UPDATE: another thing to try is non-ct firmware. The default does not work for me.

Like the other have said, check what channels your neighbours are using either with an app (ex: WiFi Explorer on Macos) or with:

iwinfo wlan0 scan
iwinfo wlan1 scan

Set your router to channels that are less busy. If you haven't tried DFS channels (above 48 on 5GHz), it's probably worth trying them if no one or few people use them.

What light system do you have?
I have Philips Hue lights that were disconnecting on a random basis, allowing legacy 802.11b rates in the 2.4GHz wireless settings fixed the issue.
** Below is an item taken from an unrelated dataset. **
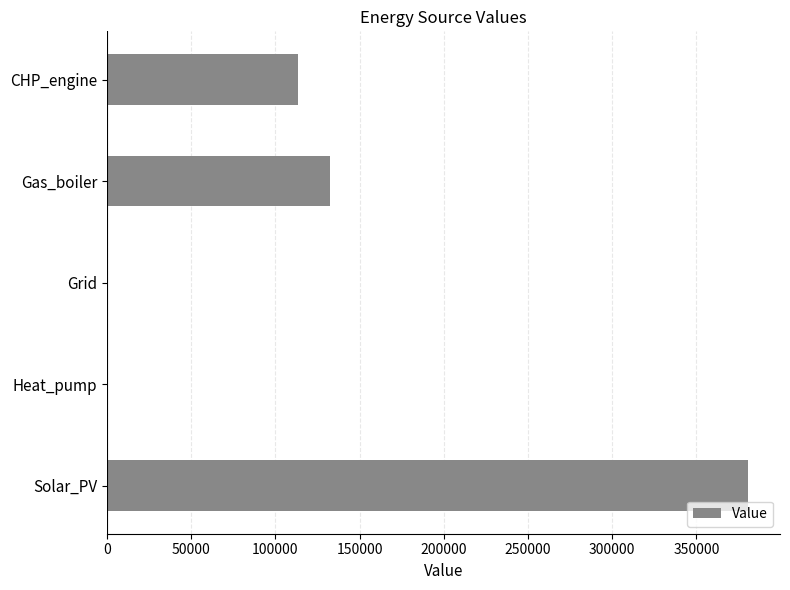

What is the average value?

125235.3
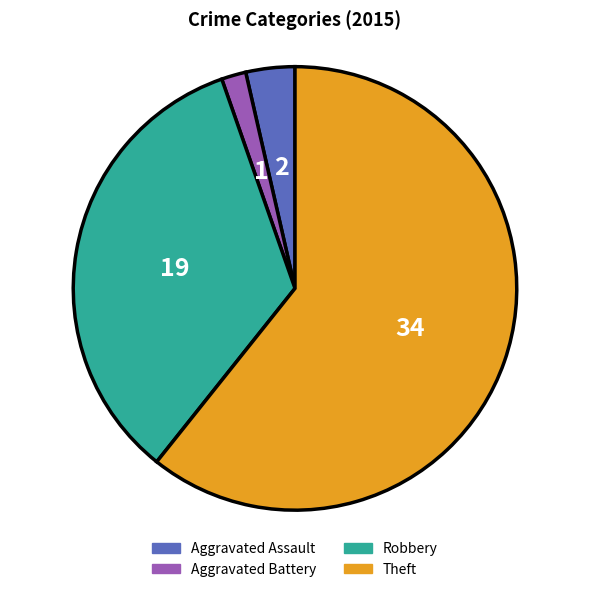

Rank the categories by value from lowest to highest.

Aggravated Battery, Aggravated Assault, Robbery, Theft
I don't have the same router than yours, but it's worth trying again.

Interesting side-effect: iwinfo wlan scan is not working on 5G DFS enabled channels in my case (ath79 running CT-HTT firmware). When changing to non-DFS it works like a charm!
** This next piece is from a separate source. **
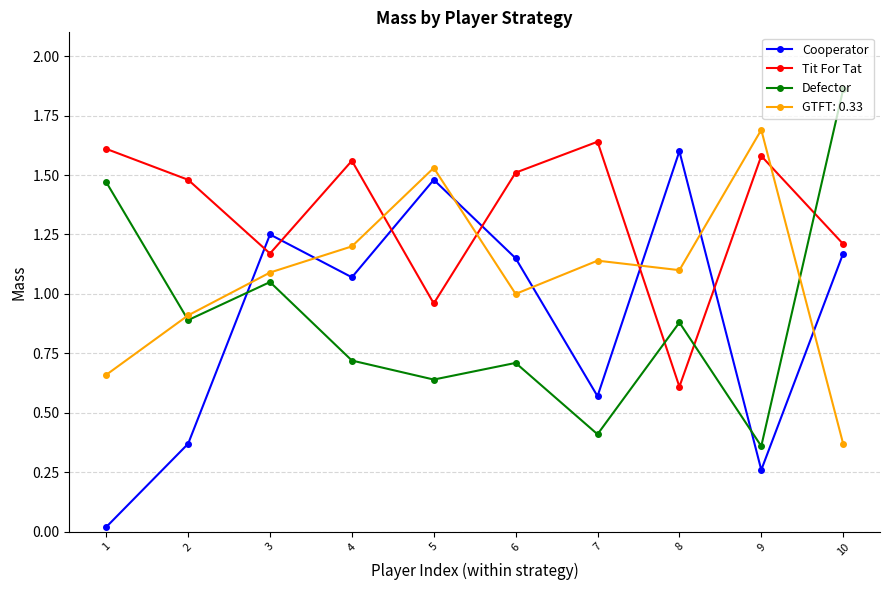

True or false: Cooperator and Defector cross at least once.

True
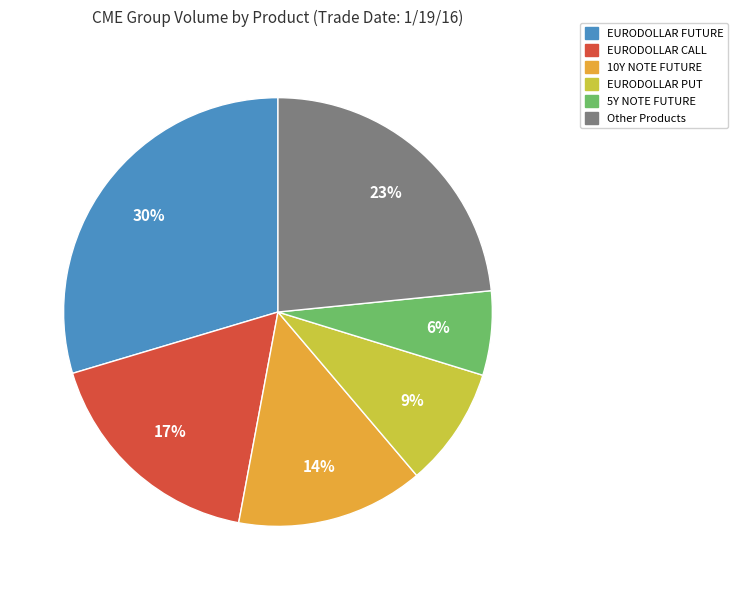

Does any single category account for the majority?

No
True! Same for me. I never realised. The scan function in Luci Network -> Wireless is the equivalent of the scan command line above, but I found the Luci 5GHz scan works 1 time out of 2 on non DFS channels, so better use the command line

When the radio is running in DFS mode it can't scan, because the receiver must stay on the channel all the time to check for radar. So change to a non-DFS channel temporarily to conduct scans.

1 Like

Understood. When using Luci, if you do, is the 5GHz scan working reliably for you?
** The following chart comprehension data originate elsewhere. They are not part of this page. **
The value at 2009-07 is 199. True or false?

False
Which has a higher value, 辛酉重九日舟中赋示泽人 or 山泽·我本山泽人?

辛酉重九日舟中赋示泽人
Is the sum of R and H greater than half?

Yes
Try to decrease channel bandwidth (80/40/20 MHz)

Yes, all 20 Mhz already

try to set frequency to channel 48 or less

It's channel 36 already

What is your measured RF noise level?

Tx-Power: 23 dBm
Signal: -38 dBm | Noise: -101 dBm

switched to auto channel selection

Sincerely, I think auto channel selection might cause more issues since these devices will have to eventually switch channels. In my case, I believe the channel should be the constant (the best possible one).

set beacon intervals to be prime numbers to reduce collisions

Thank you, I'm trying this now even though I don't think beacon collide like that just because both are 100 ms. This is the interval, not a specific time when they happen. Increasing them, in my case, might help a bit (not much though) just because the clients are always the same and discover/switch of APs don't need to be fast. Since I increased beacon interval, I also set DTIM to 1 instead of the default 2.

non-ct firmware

What is a CT (and non-CT) firmware?

Ok, -38dBm signal compared to -101dBm noise level gives a SignalToNoise ratio of 63dB which is a very strong and comfortable signal. Since you have set your 5G to ch36 there is no DFS activated. I would decrease the tx power with at least 3dB (try 20dBm) or even more as this might also increase stability. CT firmware is an alternative ath10k firmware (firmware needed to be loaded into the Qualcomm-Atheros radio chip based on SDR technology) developped by Candela Technologies (candelatech.com). Since CT firmware is still under development it has much more features compared to Qualcomm-Atheros original firmware (it looks like Qualcomm has stopped active development on ath10k platform). In order to make use of all features you best load the ct-firmware (in my case it is ath10k-firmware-qca988x-ct-htt) together with the ct-kernel driver (in my case kmod-ath10k-ct). In my case QualcommAtheros firmware and driver are named ath10k-firmware-qca988x and kmod-ath10k respectively. If you run already the ct version I would suggest to try the original Qualcomm software.
Have you checked your logs when you experience problems? In GUI you can check the system and kernel logs (under Status). The same can be done in cli as well using the commands "logread" and "dmesg" respectively.